--- BEGIN ARTICLE ---
Hanan v. U.S.

Decision Date21 November 2005
Docket NumberNo. 1:05CV1062.,1:05CV1062.
Citation402 F.Supp.2d 679
CourtU.S. District Court — Eastern District of Virginia
PartiesBabry HANAN, Petitioner, v. UNITED STATES of America, Respondent.

Fitsum Achamyeleh Alemu, Law Offices of Fitsum Alemu, Arlington, VA, for Petitioner.

MEMORANDUM OPINION

ELLIS, District Judge.

This suit is the latest chapter in plaintiff's determined, long-term effort to avoid deportation to his native Afghanistan and remain in this country. In this petition, he invokes Rule 60(b), Fed.R.Civ.P., and the All Writs Act,1 specifically the writs of coram nobis and audita querela-all for the purpose of obtaining vacatur of a 22-year old importation of heroin conviction, which is the principal reason for his deportation. In support of his petition, petitioner offers affidavits purporting to show (i) that he was innocent of the crime for which he was convicted; and (ii) that both he and his family will face extreme hardship if he is deported to Afghanistan. Accordingly, the question presented is whether these affidavits are sufficient, under either Rule 60(b) or the All Writs Act, to justify expunging from his record his criminal conviction for heroin importation with intent to distribute.

I.

Babry Hanan ("Hanan"), an Afghani citizen, entered the United States in 1980 from Afghanistan. His friend and original co-defendant, Abdul Samad ("Samad"), also an Afghani, arrived in the United States in 1981. In this country, Hanan worked as a taxi cab driver, while Samad worked various odd jobs, although at the time of their arrest in 1983 Samad was unemployed. At all pertinent times, Hanan and Samad shared an apartment on South Whiting Street in Alexandria, Virginia.
--- END ARTICLE ---
--- BEGIN MATERIAL ---
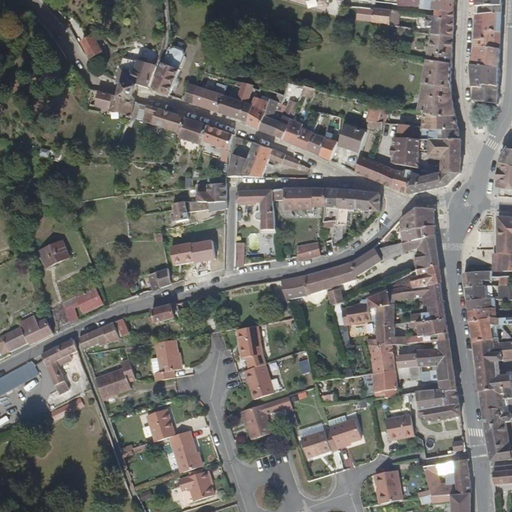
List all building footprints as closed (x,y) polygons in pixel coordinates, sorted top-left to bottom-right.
[(421,9),(453,13),(455,1),(435,0),(421,0),(421,7),(421,9)] [(483,14),(502,14),(502,6),(483,6),(483,14)] [(372,23),(374,9),(358,8),(357,21),(372,23)] [(372,23),(388,25),(389,25),(391,11),(374,9),(372,23)] [(389,25),(398,26),(400,12),(391,11),(389,25)] [(476,14),(475,32),(501,33),(502,23),(502,14),(483,14),(476,14)] [(431,35),(453,37),(453,19),(426,15),(425,27),(432,28),(431,35)] [(501,33),(475,32),(475,47),(501,50),(501,41),(501,33)] [(432,57),(452,61),(453,37),(431,35),(427,56),(432,57)] [(103,52),(93,36),(82,42),(91,58),(103,52)] [(501,50),(475,47),(471,66),(500,69),(500,59),(501,50)] [(174,48),(168,50),(152,89),(169,95),(184,55),(182,50),(174,48)] [(427,61),(452,65),(452,61),(432,57),(427,56),(427,61)] [(116,82),(122,83),(137,87),(137,85),(148,88),(155,67),(124,59),(116,82)] [(422,97),(452,96),(451,89),(452,65),(427,61),(421,97),(422,97)] [(500,69),(471,66),(473,88),(499,88),(500,77),(500,69)] [(120,91),(118,97),(133,101),(135,94),(137,87),(122,83),(120,91)] [(253,86),(242,83),(239,95),(250,98),(253,89),(253,86)] [(201,88),(199,88),(190,85),(185,101),(195,104),(201,88)] [(215,93),(201,88),(195,104),(219,113),(225,96),(224,96),(226,90),(216,87),(215,93)] [(312,99),(315,92),(315,91),(305,87),(304,88),(301,95),(312,99)] [(499,88),(473,88),(471,101),(499,104),(499,96),(499,88)] [(118,97),(98,91),(96,106),(129,116),(133,101),(118,97)] [(236,100),(225,96),(219,113),(244,121),(248,104),(250,98),(239,95),(236,100)] [(437,115),(455,115),(452,96),(422,97),(421,97),(418,113),(424,113),(437,115)] [(253,106),(249,123),(260,130),(270,103),(256,98),(253,106)] [(270,103),(260,130),(276,137),(281,123),(273,119),(278,103),(271,100),(270,103)] [(287,108),(295,111),(299,103),(290,100),(287,108)] [(248,104),(244,121),(249,123),(253,106),(248,104)] [(142,121),(180,134),(186,118),(147,105),(142,121)] [(378,122),(381,108),(375,107),(371,107),(367,121),(378,122)] [(438,129),(458,129),(455,115),(437,115),(424,113),(422,127),(430,128),(438,129)] [(340,118),(331,116),(328,126),(339,131),(340,118)] [(281,123),(276,137),(283,140),(292,120),(283,117),(281,123)] [(180,134),(177,147),(185,150),(187,140),(202,146),(204,141),(208,125),(186,118),(180,134)] [(292,120),(283,140),(295,145),(302,127),(303,124),(292,120)] [(366,125),(381,130),(382,123),(378,122),(367,121),(366,125)] [(208,125),(204,141),(223,149),(221,160),(227,161),(234,135),(208,125)] [(366,132),(347,126),(340,146),(359,152),(366,132)] [(302,127),(295,145),(306,150),(313,134),(314,131),(302,127)] [(429,142),(461,141),(458,129),(438,129),(430,128),(429,142)] [(319,156),(330,161),(337,142),(331,140),(332,135),(326,133),(324,138),(319,156)] [(306,150),(319,156),(324,138),(313,134),(306,150)] [(418,154),(426,156),(428,142),(397,138),(393,138),(391,155),(418,154)] [(441,163),(461,163),(461,141),(429,142),(428,142),(426,156),(428,156),(428,161),(438,161),(438,157),(441,156),(441,163)] [(269,159),(282,164),(286,155),(255,143),(248,161),(241,177),(262,178),(269,159)] [(511,149),(509,149),(503,157),(502,165),(511,167),(511,149)] [(407,167),(412,168),(416,168),(418,154),(391,155),(391,161),(393,165),(398,166),(407,167)] [(228,176),(241,177),(248,161),(232,155),(228,176)] [(296,168),(298,164),(299,161),(286,155),(282,164),(296,168)] [(355,172),(394,188),(397,170),(372,161),(359,156),(355,172)] [(441,173),(460,173),(461,163),(441,163),(441,173)] [(511,167),(502,165),(500,174),(498,188),(511,192),(511,167)] [(394,188),(407,193),(412,173),(412,168),(407,167),(406,174),(397,170),(394,188)] [(446,188),(460,173),(441,173),(419,178),(419,175),(412,173),(407,193),(411,195),(446,188)] [(226,175),(207,177),(208,185),(199,186),(199,202),(227,202),(226,175)] [(325,208),(327,188),(272,190),(272,200),(285,200),(285,210),(313,209),(313,207),(325,208)] [(337,208),(338,189),(327,188),(325,208),(337,208)] [(357,210),(357,191),(338,189),(337,208),(334,225),(332,239),(334,249),(343,245),(344,233),(347,225),(349,209),(357,210)] [(272,200),(272,190),(240,192),(237,194),(236,196),(236,203),(257,202),(259,202),(260,211),(257,211),(254,214),(252,217),(255,220),(258,222),(260,222),(265,262),(278,260),(275,233),(272,202),(272,200)] [(357,210),(379,211),(380,193),(357,191),(357,210)] [(211,214),(225,211),(228,210),(227,202),(199,202),(183,202),(173,204),(174,210),(175,222),(189,221),(188,213),(211,210),(211,214)] [(417,208),(400,220),(401,233),(435,227),(433,208),(417,208)] [(511,218),(499,218),(498,254),(505,254),(505,264),(505,272),(511,272),(511,218)] [(401,233),(402,243),(435,235),(435,227),(401,233)] [(343,266),(303,277),(307,295),(325,289),(331,306),(343,301),(338,284),(357,279),(356,277),(363,273),(363,272),(382,261),(399,253),(417,248),(419,255),(415,256),(417,261),(414,262),(416,270),(439,266),(435,235),(402,243),(374,249),(351,263),(343,266)] [(245,242),(236,241),(236,266),(245,265),(245,242)] [(40,252),(47,268),(71,258),(63,242),(40,252)] [(318,242),(297,246),(299,263),(321,257),(318,242)] [(493,270),(493,262),(471,263),(472,271),(493,270)] [(439,266),(416,270),(417,276),(406,279),(387,288),(388,291),(441,283),(439,266)] [(148,276),(153,290),(172,284),(168,269),(148,276)] [(494,278),(493,272),(464,275),(466,288),(486,286),(485,279),(494,278)] [(303,277),(279,281),(286,300),(307,295),(303,277)] [(511,277),(505,278),(500,278),(500,286),(511,286),(511,277)] [(447,319),(441,283),(388,291),(379,294),(380,307),(375,308),(376,317),(393,316),(392,301),(425,297),(428,312),(421,313),(422,322),(447,319)] [(487,300),(486,286),(466,288),(468,302),(487,300)] [(511,300),(511,293),(511,286),(500,286),(499,300),(511,300)] [(96,289),(77,297),(79,302),(83,313),(103,304),(96,289)] [(380,307),(379,294),(368,299),(369,308),(375,308),(380,307)] [(77,297),(63,303),(64,304),(65,308),(69,306),(79,302),(77,297)] [(468,302),(469,312),(496,310),(495,300),(487,300),(468,302)] [(57,328),(70,322),(65,308),(64,304),(51,311),(57,328)] [(70,322),(71,325),(76,322),(69,306),(65,308),(70,322)] [(171,306),(151,311),(155,323),(175,318),(171,306)] [(469,312),(471,323),(497,319),(496,310),(469,312)] [(30,343),(30,346),(37,342),(53,334),(46,319),(39,323),(35,315),(20,323),(21,327),(2,337),(10,353),(30,343)] [(393,325),(393,316),(376,317),(376,326),(393,325)] [(471,323),(474,343),(495,341),(493,330),(496,326),(511,325),(511,318),(497,319),(471,323)] [(129,333),(123,319),(79,338),(84,350),(98,344),(100,347),(120,339),(119,337),(129,333)] [(447,321),(447,319),(422,322),(416,322),(417,336),(407,336),(407,343),(436,341),(450,340),(447,321)] [(257,325),(236,328),(241,358),(245,358),(248,370),(265,365),(266,364),(263,356),(261,346),(257,325)] [(407,343),(407,336),(393,337),(393,325),(376,326),(376,333),(376,346),(391,345),(407,343)] [(368,334),(368,347),(376,346),(376,333),(368,334)] [(175,339),(154,343),(157,357),(150,358),(152,374),(154,373),(155,382),(174,378),(173,372),(173,370),(180,369),(175,339)] [(59,345),(42,355),(44,361),(50,375),(55,385),(65,380),(59,366),(72,360),(70,355),(78,352),(73,340),(59,345)] [(451,345),(450,340),(436,341),(437,350),(417,352),(417,353),(396,355),(397,369),(420,367),(436,365),(453,363),(451,345)] [(474,343),(478,375),(501,373),(500,361),(511,359),(511,343),(495,345),(495,341),(474,343)] [(368,347),(371,374),(372,374),(394,370),(395,370),(391,345),(376,346),(368,347)] [(123,368),(94,379),(102,400),(131,389),(128,382),(135,379),(128,359),(120,362),(123,368)] [(32,362),(0,379),(0,397),(39,375),(32,362)] [(456,379),(453,363),(436,365),(438,380),(456,379)] [(248,370),(244,372),(253,400),(274,393),(265,365),(248,370)] [(438,380),(436,365),(420,367),(421,380),(438,380)] [(372,374),(371,374),(374,392),(397,388),(395,370),(394,370),(372,374)] [(478,375),(481,393),(504,389),(506,399),(511,398),(511,381),(511,375),(502,376),(501,373),(478,375)] [(457,389),(456,379),(438,380),(439,391),(457,389)] [(459,404),(457,389),(439,391),(416,393),(418,411),(452,405),(459,404)] [(481,393),(486,426),(507,424),(511,423),(511,418),(511,414),(509,412),(505,412),(504,407),(511,405),(511,398),(506,399),(504,389),(481,393)] [(263,405),(242,411),(250,440),(272,433),(266,414),(290,406),(287,397),(263,405)] [(81,398),(51,412),(55,421),(85,407),(81,398)] [(461,416),(459,404),(452,405),(418,411),(420,418),(426,417),(427,422),(461,416)] [(155,442),(169,438),(175,436),(167,410),(147,416),(155,442)] [(414,436),(410,415),(386,420),(389,440),(414,436)] [(336,449),(337,449),(346,446),(345,444),(361,440),(354,419),(329,427),(330,428),(336,449)] [(492,463),(511,460),(511,444),(510,445),(507,424),(486,426),(492,463)] [(307,458),(336,449),(330,428),(301,437),(307,458)] [(169,438),(181,474),(201,467),(190,431),(175,436),(169,438)] [(454,452),(463,450),(462,441),(453,442),(454,452)] [(124,457),(135,453),(131,444),(120,448),(124,457)] [(347,449),(338,452),(343,467),(353,464),(347,449)] [(457,495),(471,494),(467,460),(455,462),(455,472),(457,495)] [(435,465),(438,475),(455,472),(455,462),(435,465)] [(431,495),(432,496),(444,496),(438,475),(435,465),(423,467),(431,495)] [(186,478),(194,502),(214,495),(210,481),(212,480),(209,471),(186,478)] [(375,475),(374,475),(380,505),(403,500),(397,471),(389,472),(375,475)] [(511,471),(494,473),(496,485),(511,483),(511,471)] [(452,511),(470,511),(471,494),(457,495),(444,496),(432,496),(432,503),(452,502),(452,511)]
--- END MATERIAL ---
> COMPLETE THE FOLLOWING
A) Please explain in one to three sentences why, according to the memorandum opinion, Hanan seeks vacatur of his heroin importation conviction.
B) In the memorandum opinion, where was the apartment that Hanan and Samad shared?

> REPLIES
A) Hanan wants to avoid deportation to his native Afghanistan and remain in the United States. The 22-year-old heroin importation conviction is the principal reason for his deportation, so he is asking the court to vacate it.

B) On South Whiting Street in Alexandria, Virginia.